Profiled in March 2012, Frans Munoz had just over two years’ worth of business ownership
under his belt at the time. He was operating his store, Frans’ Furniture, out of 3,000 square feet of space in Eastland Shopping Center, selling mostly used furniture from estate sales and auctions. In December 2013, thanks to growth in both customer base and sales, he moved to a 16,000-square-foot suite in the shopping center.
“I see myself in a 25,000-square-foot showroom,” he said, adding 10,000 square feet of storage space to his list of goals for the near future. Antiques and estate items account for only 5 percent of his inventory now. His showroom is packed with dinette sets, couches, bed frames and mattresses from 20 national furniture companies, including American Woodcrafters, Coaster and Serta.
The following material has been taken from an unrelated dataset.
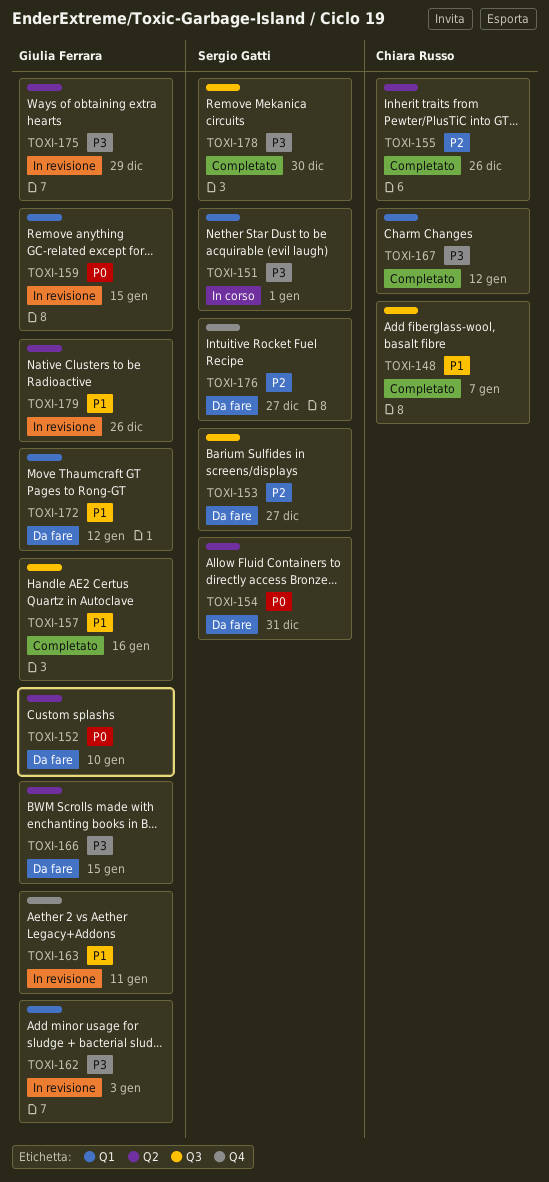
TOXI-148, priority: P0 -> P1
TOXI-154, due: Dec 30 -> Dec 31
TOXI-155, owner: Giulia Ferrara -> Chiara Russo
Serving others through his love of people and passion for furniture is Munoz’ top priority. “I feel like we’re all family in Lexington,” he said. “I love Lexington, and I want to be part of the growth and improvement.”
He also believes in giving back. “I think if you’re part of the community and you want to get more blessings, you have to bless someone too.”
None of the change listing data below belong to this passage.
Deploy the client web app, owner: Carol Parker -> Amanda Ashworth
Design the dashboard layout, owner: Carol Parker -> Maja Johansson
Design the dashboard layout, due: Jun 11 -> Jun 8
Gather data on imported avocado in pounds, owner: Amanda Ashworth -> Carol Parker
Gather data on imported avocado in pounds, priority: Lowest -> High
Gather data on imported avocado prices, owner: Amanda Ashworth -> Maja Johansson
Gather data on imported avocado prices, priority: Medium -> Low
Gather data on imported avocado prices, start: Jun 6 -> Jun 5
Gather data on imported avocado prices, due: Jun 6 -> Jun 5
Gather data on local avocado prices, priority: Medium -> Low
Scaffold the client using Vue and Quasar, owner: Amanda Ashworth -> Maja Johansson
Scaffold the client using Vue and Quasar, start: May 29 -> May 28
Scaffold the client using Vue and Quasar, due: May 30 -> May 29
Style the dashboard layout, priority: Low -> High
A year ago he put a permanent policy in place of providing free delivery and furniture assembling for seniors and veterans, within a 10-mile radius of the store. He also provides delivery and installation for single moms who could use the help, and the occasional college student from Transylvania or UK.
“Because I know when you are a student, the budget is tight. I know,” he said. “I was a student once.”
Munoz went to Kentucky State University on a scholarship when he arrived in Kentucky in 1995 from his hometown of Génova, Guatemala.
“The store was opened pretty much to focus on the Latino community,” he said. His records show that his clientele has become more international lately. In addition to customers from the Americas, he has met families from Asia and Africa. He’s even learning Swahili phrases to converse with customers from the African countries Burundi and Democratic Republic of the Congo.
s Munoz “They are very nice and they will always will be welcome here, and we try to make them feel comfortable with their language,” Munoz said. “I’m very happy that we’re not only one community in the store, but we’re variety. I love variety because variety makes beauty.”